An uttered prayer for a lineup of unfortunates who face their own inadequacies in this, our lives. And, no, I am hardly unmindful of my inadequacies covering the same period. I can only hope that I am being blessed by idle strangers even as we speak.
And, now, to my blessings.
Bless the aged rider who wobbles the handlebars in the narrow sheath between cars parked and cars moving, gently and timidly rolling through the night, pushed on only by an old man's courage.
Bless the old lady who liked to play video poker while waiting for her take-out at the Chinese restaurant and who got drunk one day and fell down in the parking lot, and all the styrofoam containers popped open and all the stuff got jumbled up. A kindly stranger helped her up and drove her home. And that was the last straw for the old lady's married daughter, who sold her mama's house and car and bought her a trailer on a lot in the middle of nowhere. She does have a satellite dish, though.
Bless David Ullery, catcher for the Omaha Royals. On a couple of Zephyr steals, his throws have been quick but short. Royals up 5-4, pitch tight on the knuckles. The ball nicks the bat, but not much, not enough to slow it down; it careens into his left-side ribs and the fleshy part of the glove-hand forearm. For Ullery, there is the slow hang of the head, the look at the arm, the shake of the head, the shake of tahe arm and then back to work. The crowd is sparse and doesn't seem to notice someone playing baseball the way it was meant to be played.
Bless the friend whose lesion has not reached the brain and who knows me not now, only looks into my eyes with a look of sweet, irritated confusion and then speaks. There are only a few words at a time before the slight pause and the slide into more meaningless palaver, words softly flung into talk that won't count for anything. And then he leans back, tired of it all, slumped into his mute body and listening only to the logic of unheard arguments because, after all, what else is left to say?

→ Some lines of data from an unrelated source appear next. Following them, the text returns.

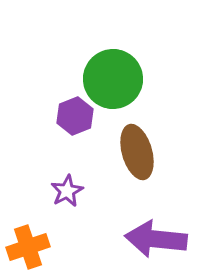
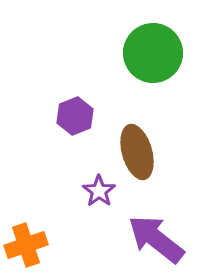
green circle: moved 40 px right, 26 px up
purple star: moved 32 px right; rotated 8 degrees counterclockwise
purple arrow: rotated 32 degrees clockwise
orange cross: moved 2 px left, 2 px up
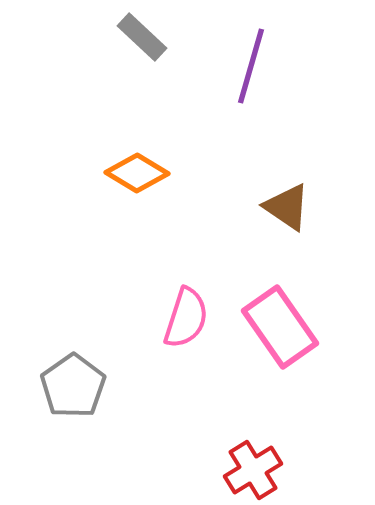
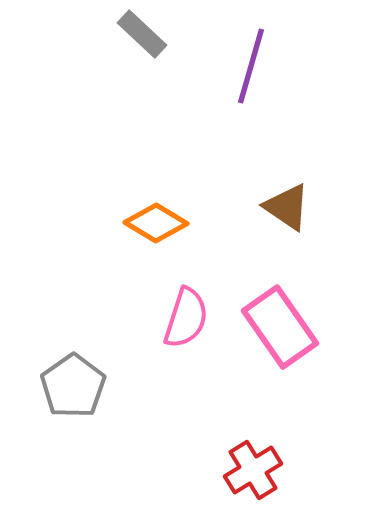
gray rectangle: moved 3 px up
orange diamond: moved 19 px right, 50 px down
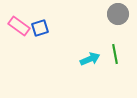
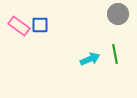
blue square: moved 3 px up; rotated 18 degrees clockwise
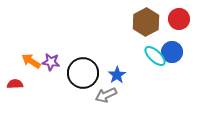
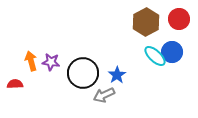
orange arrow: rotated 42 degrees clockwise
gray arrow: moved 2 px left
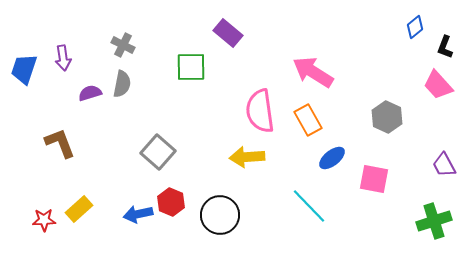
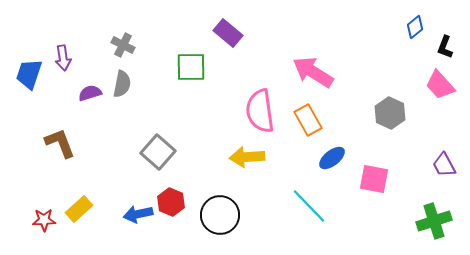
blue trapezoid: moved 5 px right, 5 px down
pink trapezoid: moved 2 px right
gray hexagon: moved 3 px right, 4 px up
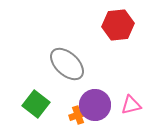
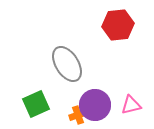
gray ellipse: rotated 15 degrees clockwise
green square: rotated 28 degrees clockwise
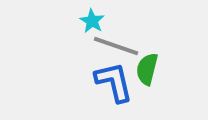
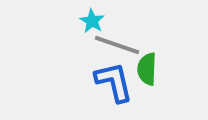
gray line: moved 1 px right, 1 px up
green semicircle: rotated 12 degrees counterclockwise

Bless the retired man who goes every day to the Winn-Dixie and hangs around talking to the uniformed security guard all day, trying to find ways to bring a smile to the guard's tight-lipped face.
Bless the house where I live, that keeps me warm and dry (or cool and dry), and when I am so, I lay and listen for the night-breath of the house, the creaking and cracking of the walls and floors and ceilings in the dark, the inhalations and exhalations as we grow old together.

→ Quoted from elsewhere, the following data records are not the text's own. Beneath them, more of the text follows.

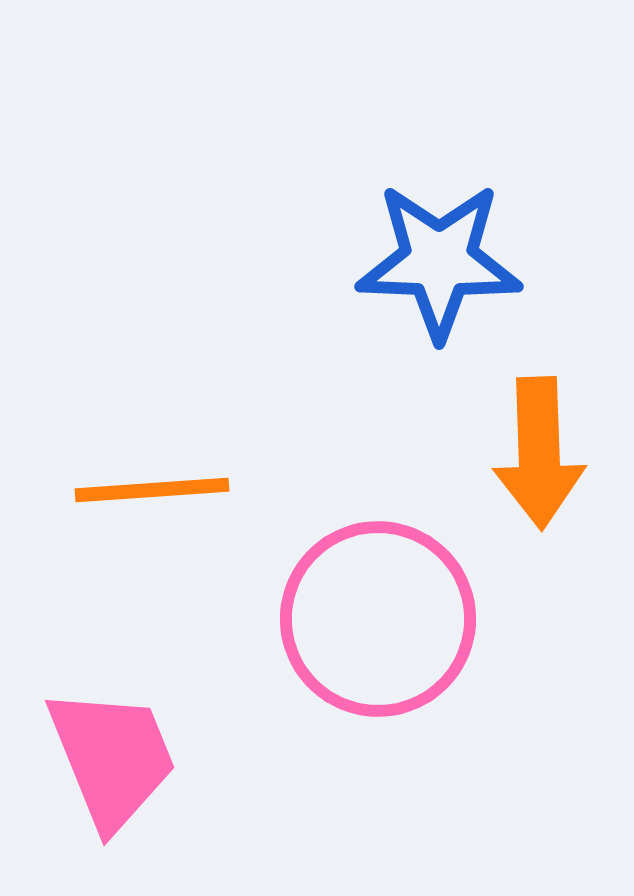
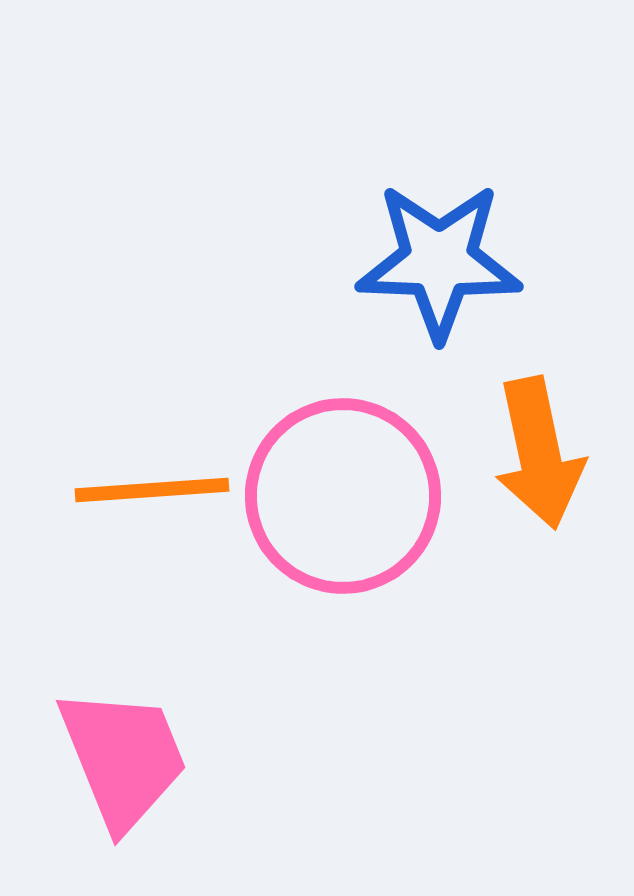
orange arrow: rotated 10 degrees counterclockwise
pink circle: moved 35 px left, 123 px up
pink trapezoid: moved 11 px right
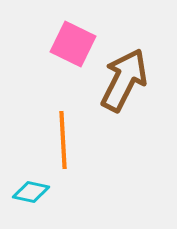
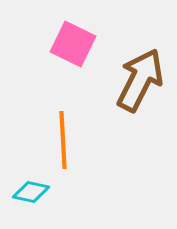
brown arrow: moved 16 px right
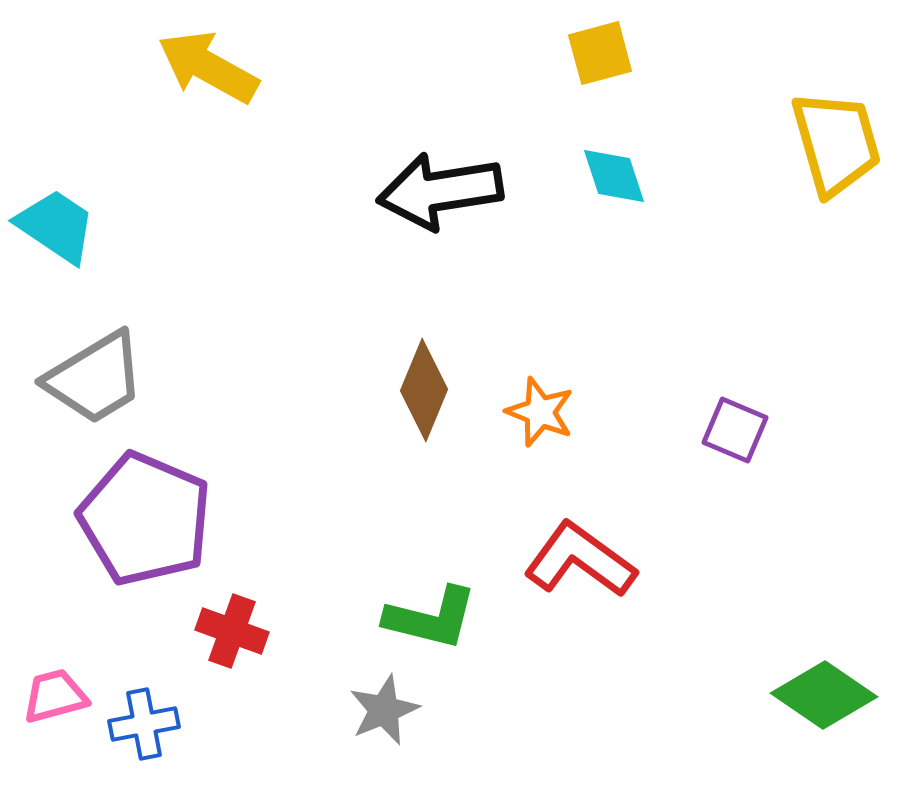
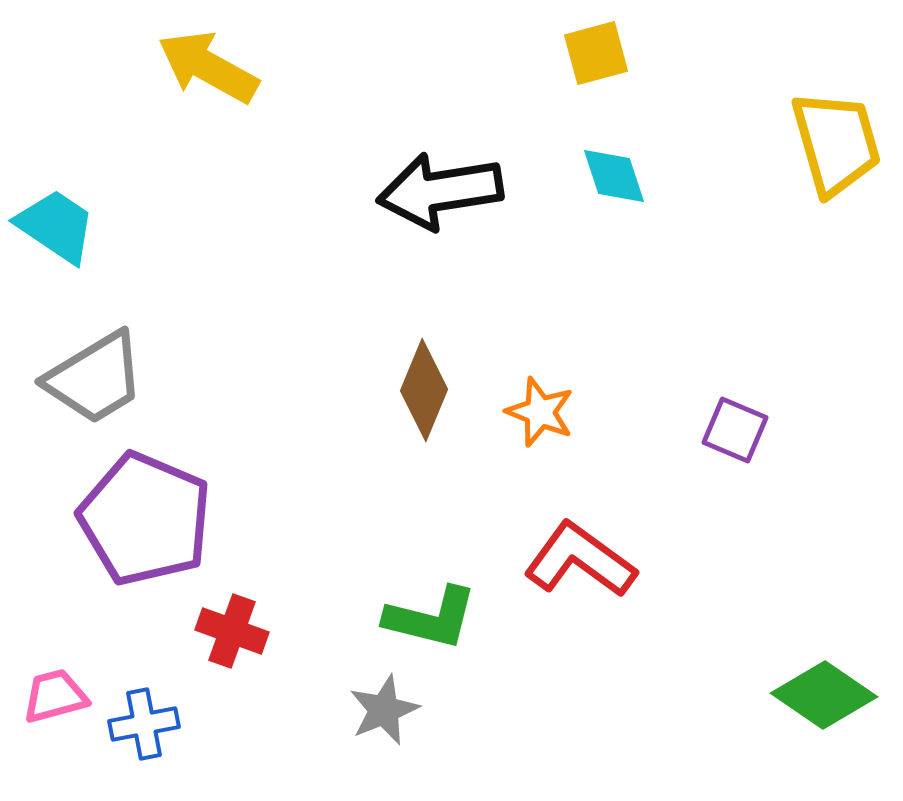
yellow square: moved 4 px left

Bless the older lady who comes in the evening in a plain white car to the corner of Bonnabel and West Esplanade. She gets out of the car, flowered muslin swirling in the 6 o'clock sky and opens the trunk. She brings out a large, white sack and starts sprinkling seed feed, and all around cluster ducks and geese who come padding up from the edges of the canal, plus a squirrel or two. All around press Montereys and Xterras, full of squinting people heading for suburban suppers. Time to eat, everyone.
Bless the guy in the lakefront high-rise, who was killed by his girlfriend, who then turned the gun on herself. It was the day his son was to be married, and the girlfriend showed up dressed for the wedding. Many have been caught between one life and the next; he forbade the girlfriend from the wedding. He died in a tuxedo.
Bless all the old men who wait between the signs marked "Rheumatology" and "Hepatology" at the clinic. They come wearing T-shirted wisdom ("Will Work for Beer") and flaunting ball-cap loyalties ("Jesus.") Many sport tattoos of the old school, their youthful defiance fading to absurdity. The most flamboyant has a ring for every finger on each hand, so above the waist he looks like a silver god. But below the waist, you notice what's left of his left foot fits into an orthopedic boot the size of a child's. The old men come and go from here with some trouble. Many carry canes, seeking out a safe place to step. Steps are made in unstrung sneakers, pillow-soled loafers, cut-off oxfords. Shoulders back, feet lifted straight up and down. Shoulders forward and down, feet skittering like a crab's. Shoulders sagging like a coat hurriedly thrown on a hanger, unmatched feet, one following the other like an afterthought.
Bless them all, fighting every day the handicaps that go with staying in the race and knowing more than most that you usually make the last jumps alone. Bless them all, the long and the short and the tall. So cheer up, my lads; bless them all.